— WHAT TO WORK ON —
The reply should reproduce every line of the data below word for word, minus any images.

— DATA FOR ANALYSIS —

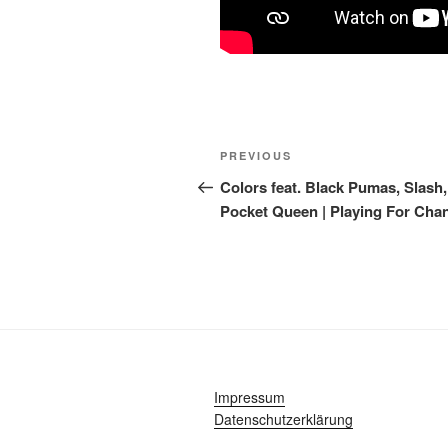
Post
Previous
PREVIOUS
navigation
Post
Colors feat. Black Pumas, Slash
Pocket Queen | Playing For Cha
Impressum
Datenschutzerklärung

— SOLVED EXERCISE —
Post
Previous
PREVIOUS
navigation
Post
Colors feat. Black Pumas, Slash
Pocket Queen | Playing For Cha
Impressum
Datenschutzerklärung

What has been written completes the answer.